The kind of author you *don't* want to be
Commercial book editors (and readers!) expect authors to play a highly specific role on the page...and authors too often show up to auditions having learned the wrong monologue.
Before we move to this week’s Main Topic, a reminder:
Annual “Glow” subscriptions are 20% off now through March 15.
It currently costs 20% less than usual to subscribe to “Glow” for one year. No coupon code necessary—all you have to do is be a new subscriber and get a 1-year subscription as opposed to a monthly one.
I only ever run sales on annual subscriptions, and I run them at most once a year. (I think the last one I did before this was in 2021? Can’t remember.)
This is therefore a good time to get a subscription if you’ve been thinking about it! But no presh.
Now onto business—specifically the business of what commercial book readers expect from authors on the page.
In commercial book publishing, acquiring editors and readers expect authors to adopt a certain persona.
If you don’t meet their expectations, you’re probably not going to get a book deal (or sell more than a handful of copies on the off chance you do).
What I am referring to here is not the narrator persona in a novel. Rather, it’s the implied or overt manner in which you manifest as you, creator of the text.1
In most nonfiction—where, to be honest, I think the advice that follows is slightly more important— this = how you convey your authority and lead readers through the information you have to share. In fiction and memoir, you show up in your silences as well as your declarations.
The last thing you want to do in either case is come off as annoying.
Again, “coming off as annoying” is different from telling a story that frazzles your reader with suspense. I’m talking about someone picking up your book and putting it down with the thought, whoever wrote this is an energy vampire in whose house I do not want to hang.
This is an extremely common issue with early draft material, most of which is written by good, worthy, talented people.
I’m about to give you a list of archetypal examples, but please rest assured that if you see yourself in the below, I’m not sitting here telling you you are this archetype (and nothing but).
Rather, I’m telling you: if you recognize yourself, you’ll probably need to make some perspective adjustments to get yourself back in line with commercial audiences. Keep reading; I’ll tell you what they are.
Here’s a list of some authors you do not want to be.

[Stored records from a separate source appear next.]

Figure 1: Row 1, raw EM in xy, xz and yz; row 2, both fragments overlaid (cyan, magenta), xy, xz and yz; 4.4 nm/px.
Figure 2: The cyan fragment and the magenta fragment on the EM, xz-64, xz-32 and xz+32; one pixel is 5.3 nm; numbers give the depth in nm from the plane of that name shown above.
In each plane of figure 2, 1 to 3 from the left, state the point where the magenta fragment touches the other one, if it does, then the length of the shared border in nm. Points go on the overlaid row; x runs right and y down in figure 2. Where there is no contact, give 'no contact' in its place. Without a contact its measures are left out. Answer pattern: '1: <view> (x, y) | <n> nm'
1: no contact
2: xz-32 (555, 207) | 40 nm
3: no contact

One or more terrible things has happened to Adelaide in the past. Those experiences traumatized her, as they would just about anyone who went through them. And now she wants to write a book about it.
It’s horrible Adelaide went through what she did. It wasn’t her fault. Readers can easily see that. They feel terrible for her.

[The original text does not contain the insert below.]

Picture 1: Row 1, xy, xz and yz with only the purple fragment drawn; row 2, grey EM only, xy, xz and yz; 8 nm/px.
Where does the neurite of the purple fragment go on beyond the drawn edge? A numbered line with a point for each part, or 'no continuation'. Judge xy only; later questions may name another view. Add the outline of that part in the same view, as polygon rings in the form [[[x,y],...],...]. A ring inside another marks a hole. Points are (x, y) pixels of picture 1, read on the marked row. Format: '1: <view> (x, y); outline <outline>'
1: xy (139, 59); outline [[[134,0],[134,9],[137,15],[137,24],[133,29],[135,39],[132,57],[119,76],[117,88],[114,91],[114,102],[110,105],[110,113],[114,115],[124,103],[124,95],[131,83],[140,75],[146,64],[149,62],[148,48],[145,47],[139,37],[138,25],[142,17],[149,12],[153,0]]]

At the same time, however, they can tell that she’s still very much in her trauma—hyperfocused on the fact of it per se vs. its function in the wider world.
Adelaide’s book doesn’t seem interested in effecting profound transformation in a discrete target reader so much as making a definitive, airtight case for why her abusive ex-husband, parent, or boss was really, truly, unequivocally evil and she was really, truly, unequivocally their victim.

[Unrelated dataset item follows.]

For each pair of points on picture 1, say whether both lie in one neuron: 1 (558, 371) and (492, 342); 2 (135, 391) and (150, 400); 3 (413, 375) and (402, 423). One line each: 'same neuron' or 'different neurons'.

To repeat, this is more often than not an accurate depiction of events. It’s just that establishment of this fact is only valuable for Adelaide herself, not her readers. She’s writing in search of personal validation—or perhaps with a subconscious drive to retraumatize herself by fielding the same skepticism from strangers that she has from people she knows (“it can’t have been that bad”).
In any case: until and unless Adelaide has processed her trauma, developing the distance from it necessary to form intimate new relationships with it—not around it, as would be the case if she were writing a book on an unrelated topic—she has no business writing a commercial book about it.
Readers will feel drained and helpless as they read Adelaide’s work. They will realize on some level that Adelaide wants something from them that they can’t provide. Instead of inviting them as guests into her home, she has hired them for a job that is inappropriate, unpleasant, and ultimately impossible.